5 minute read

OKRs: Why billion dollar companies are using them, and why you should too

okrs article-1

Companies are always looking for new ways to drive performance, boost results, create objectives and deliver on them. So it’s no surprise that many have turned to the OKR (Objectives and Key Results) framework - especially since it's being used by billion dollar companies such as Google, Twitter, and Linkedin. But what is an OKR? Why are they becoming so popular? How can they benefit your company?

If you’re looking to improve performance in every aspect of your business, then OKRs can help make this happen.


But first, let’s start with the basics.


What is an OKR?

An OKR is a management framework. An OKR can be assigned to an individual, a team, or a company.

Objective: The ‘Objective’ is the overall goal to be achieved (think: the bigger picture). For example, ‘Increase revenue on last year's results’.

Key Results: The ‘Key Results’ are the measurable mini-goals that need to be completed in order to achieve the overall goal (the Objective).

In essence, the Objective is what you want to achieve, and the Key Results are how you are going to achieve it.



Where many companies struggle, and how OKRs can help them:

Many companies struggle when setting objectives because they have an idea of what they want to achieve, but not how to achieve it. OKRs provide a structured path and a breakdown of a large goal into manageable steps to ensure that you have a solid plan of action to achieve the goal.

If you've heard about OKRs but been put off by them after hearing they're too 'complicated' or 'time-consuming', why not check out our myth busting article: 7 Myths about OKRs and why you shouldn't believe them.

It’s all well and good to say that you want your company to achieve £250,000 in investment by the end of Q4. But how are you going to do this? What do you need to do to be in a position where you can win that type of investment money? What steps do you have to take to ensure you achieve this goal? OKRs are designed to answer all of these questions.


OKR example:

Example of a good OKR:

Objective: Increase company profit margin by 17%

Key Result 1: Sell 5000 product packages in Q3

Key Result 2: Reduce cancellation rate from 20% to 15%

Key Result 3: Raise product prices by 2%

Key Result 4: Increase employee retention from 82% to 90%



What makes this a good OKR?

All of the Key Results are quantifiable and easily measurable. The success status of a Key Result should be binary: you should be able to say about a Key Result that either yes, it was achieved or no, it wasn’t achieved. There shouldn’t be any room for uncertainty. The objective is clear, specific, and motivational.

An example of a poor Objective would be for your business to ‘Make more money’, because it's so vague. Avoid vague goals like these by sticking to the clear cut OKR framework.


What’s so special about the OKR framework?
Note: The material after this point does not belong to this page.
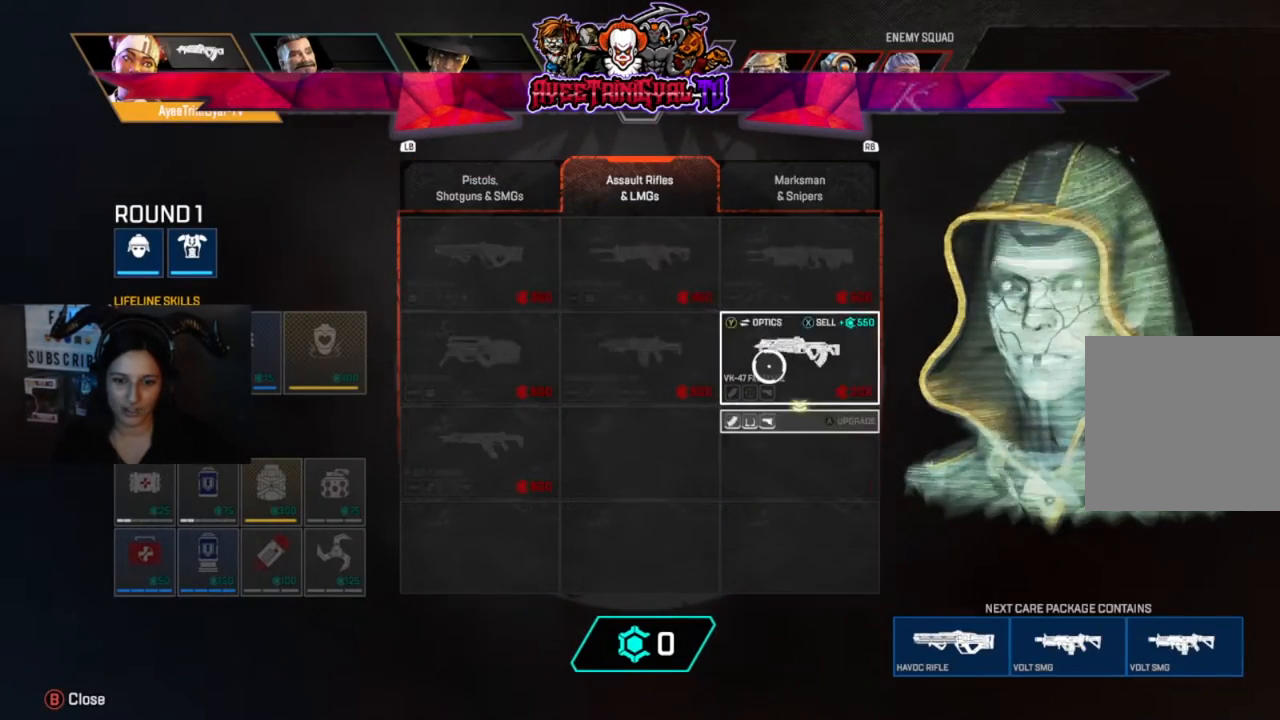
{"buttons": [], "left_stick": "center", "right_stick": "center", "events": [[133, "L1", "down"], [267, "L1", "up"]]}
There are four features of the OKR framework which make it more appealing and effective than other success-measuring systems.


1. Simplicity

  • The structure of OKRs is simple.
  • The logic is as follows: If all Key Results are completed, then the overall Objective will be completed.
  • Given that so many aspects of running a business can be complicated, why add to this with unnecessarily intricate management systems? Instead, apply the clean and effective framework of OKRs to achieve your aims.


2. Agility

  • OKRs are designed to be lithe – in contrast to many bulky models of success management, which focus on static objectives.
  • OKRs are typically set monthly or quarterly, which allows for adaptation to business goals.
  • The framework of OKRs allows them to respond adeptly to changes. Allowing for flexibility is important, as not everything can always go to plan.


3. Transparency

  • OKRs drive company alignment by transparency. All OKRs (including individual, team, and company) are publicly visible to everyone.
  • Transparency ensures that all employees are moving in the same direction towards one overarching goal.
  • For example, if the Objective is to ‘Increase profit by 17%’ this will require effort and Key Results from every single team within the company, such as Marketing, Finance, HR, etc.
  • Each person’s Key Result will be different, but they'll know that their work is contributing to an overall aim and having an impact.
  • This encourages a company atmosphere of collaboration and unity.


4. Performance and ambition driving

  • Hitting around 70% (as opposed to 100%) of your OKRs is the ideal percentage to achieve.
  • Why is this? The logic is that if a company is achieving 100% of its OKRs, their objectives are not ambitious enough.
  • Setting an ambitious goal is far more effective in encouraging people to achieve and push past their potential, as opposed to an achievable goal which will require less effort.
  • This system allows a business to get the best out of their employees, but more important for employees to get the best out of themselves.


Sounds good! What's next?

OKRs allow companies to drive alignment and boost performance. They enable a business to focus on the how and the why of their goals, not just the what. Business goals are only an effective way to drive performance if there is also a plan to achieve them.

If you want to drive business success, employee engagement, employee satisfaction, and performance at every level of the company, then OKRs are the optimum framework for you.